• _Work instruction_:
Turn the lines between the one holding "認識 Facebook 及 Instagram 廣告架構，" and the one holding "些值得注意的事項與技巧，讓廣告可以更精準地投遞", inclusive, into a numbered list, leaving out any blank lines.

• _Provided records_:
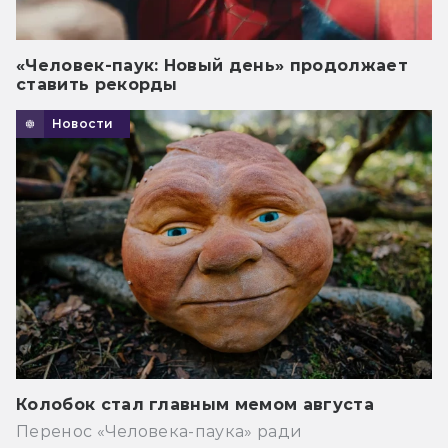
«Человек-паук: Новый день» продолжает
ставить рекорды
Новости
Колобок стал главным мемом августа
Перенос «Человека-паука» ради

...

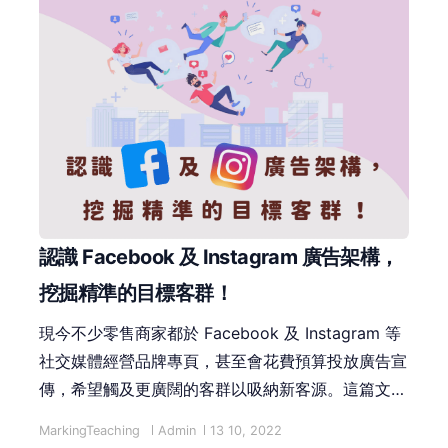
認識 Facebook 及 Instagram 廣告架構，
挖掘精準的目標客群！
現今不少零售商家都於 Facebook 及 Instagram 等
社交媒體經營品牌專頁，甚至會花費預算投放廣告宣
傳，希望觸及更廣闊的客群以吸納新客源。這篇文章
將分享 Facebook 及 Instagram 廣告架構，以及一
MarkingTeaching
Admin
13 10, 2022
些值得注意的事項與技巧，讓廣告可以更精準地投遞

• _Written answer_:
1. 認識 Facebook 及 Instagram 廣告架構，
2. 挖掘精準的目標客群！
3. 現今不少零售商家都於 Facebook 及 Instagram 等
4. 社交媒體經營品牌專頁，甚至會花費預算投放廣告宣
5. 傳，希望觸及更廣闊的客群以吸納新客源。這篇文章
6. 將分享 Facebook 及 Instagram 廣告架構，以及一
7. MarkingTeaching
8. Admin
9. 13 10, 2022
10. 些值得注意的事項與技巧，讓廣告可以更精準地投遞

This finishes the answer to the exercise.